To say Philadelphia is serious about the Philly Cheesesteak is putting it lightly. Everyone has their favorite spot and there are literally hundreds to choose from. I chose Pat’s and Geno’s for comparison since Pat’s is the originator of the Philly Cheesesteak and Geno’s is right across the street, making it the city’s longest standing rivalry. I also stuck to just these two so I wouldn’t be forced to pay for an extra seat on the plane ride home.
I’ll preface this article with a quick disclaimer that I am by no means a cheesesteak expert, but I am great at eating! In fact, I didn’t really know what a cheesesteak was prior to this trip to Philadelphia. I thought I did, but my idea of a cheesesteak was always sauteed peppers and onions, grilled up with sliced meat, and topped with melted cheese. It was close, but apparently the peppers are not actually a part of the traditional Philly Cheesesteak.
King of Steaks
I tried out Pat’s first, as he is the “King Of Steaks” and also the originator of the Philly Cheesesteak in 1930. I got lucky and visited on a slow day. From what I am told that line has been known to stretch around the block. In fact, I wished the line were a bit longer so I had more time to both decided what I want and practice my order. Ordering here is serious business, and a bit intimidating.

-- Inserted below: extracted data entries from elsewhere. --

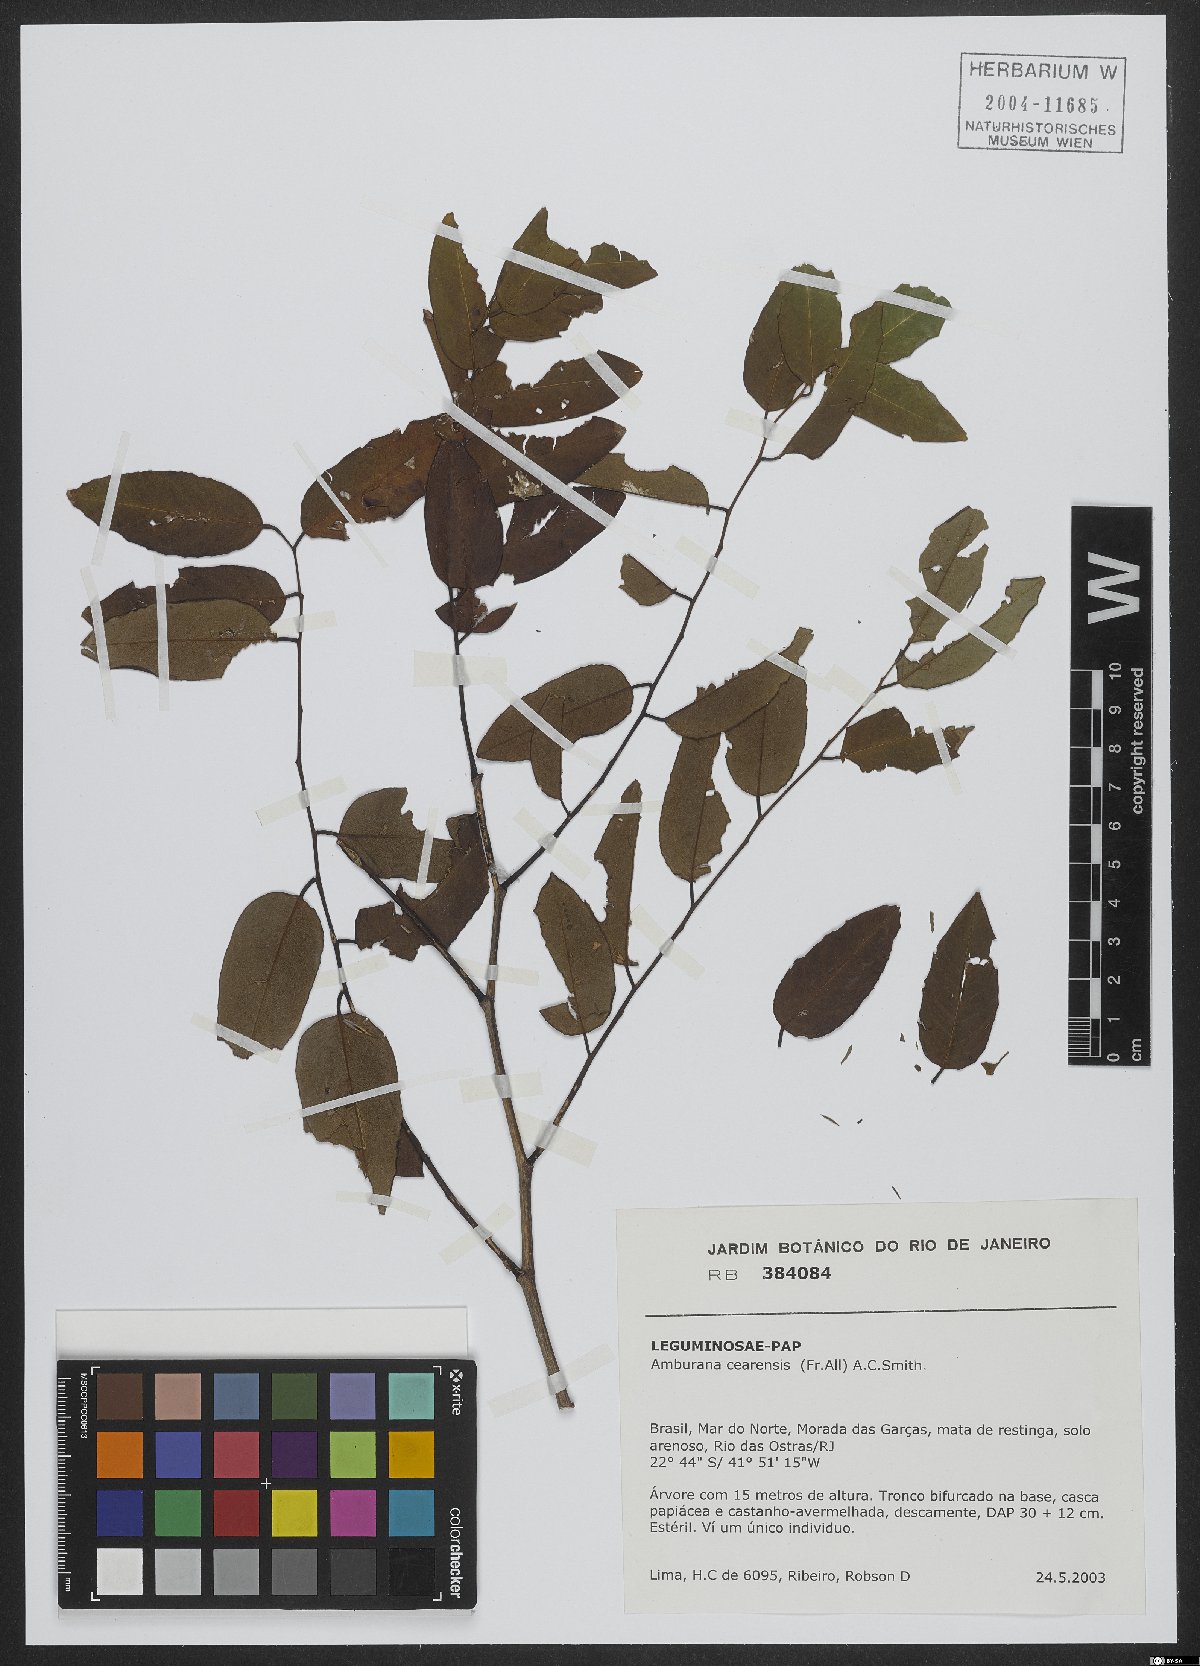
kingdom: Plantae
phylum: Tracheophyta
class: Magnoliopsida
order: Fabales
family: Fabaceae
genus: Amburana
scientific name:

I decided to go classic for comparison’s sake, though I really want to try whatever a “pizza steak” is. I landed on “One Wit Provolone”, meaning one cheesesteak with onions and provolone cheese, which is how I would really have preferred order it. I don’t know, something about that dropped “h” makes me uncomfortable. I’m still not sure it’s not just to trick tourist. While many people swear that Cheez Wiz is the way to go, to my way of thinking, real cheese has to be better than processed cheese food, right?
The verdict- While the picture makes it look like a drippy mess, I actually found the sandwich to be a bit dry. The meat was flavorful, but I think it could have benefited from a condiment of some sort, or maybe some au jus. Sacrilege, I know, but I’d have preferred this as a french dip.
I have to admit, I was not as excited about Geno’s as I was about Pat’s. Pat’s is the original and I found the decor a bit more appealing. The harsh colors and neon lights, the flames on the side of the building, opening literally across the street from the home of the original cheesesteak (30-some-odd years later) and proclaiming yourself the “best”, seems a bit aggressive.
Even the ordering process was inflammatory (and I found Pat’s intimidating enough!)
Geno’s proudly displays this gem at the register, which is not only needlessly aggressive, but also pretty bold for an establishment demanding you order your sandwich “wit or witout” onions. Not to mention the questionable grammar of the sign itself. Literally the only punctuation in this run on sentence is a pair of confusing quotation marks. Who is speaking? The eagle? Do eagles speak English? And that “please” was clearly an afterthought.
Needless to say, I went in to this a little biased, but prepared to give Geno’s a shot. Here, I probably should have ordered the same thing I got at Pat’s for comparison’s sake, but I found Pat’s to be dry so I decided to mix it up and actually try the Cheez Wiz.
The Verdict- I’ll admit, this sandwich doesn’t look like much, but I’m glad I got over my hesitation and ordered the Cheez Wiz, it helped immensely with the sandwich’s overall moisture level. I know that doesn’t make for a fair comparison, but I actually think the meat was better at Geno’s too. I would have to go back and try steaks done a few different ways to really make a fair judgement call (it’s a tough job, but somebody’s got to do it), but for now….
Sorry Pat’s, Geno’s steaks were a little better.
I’ll open myself up to some criticism here too, but while I liked Geno’s steaks slightly better, I don’t really understand what all the excitement is about… and frankly, I missed the peppers.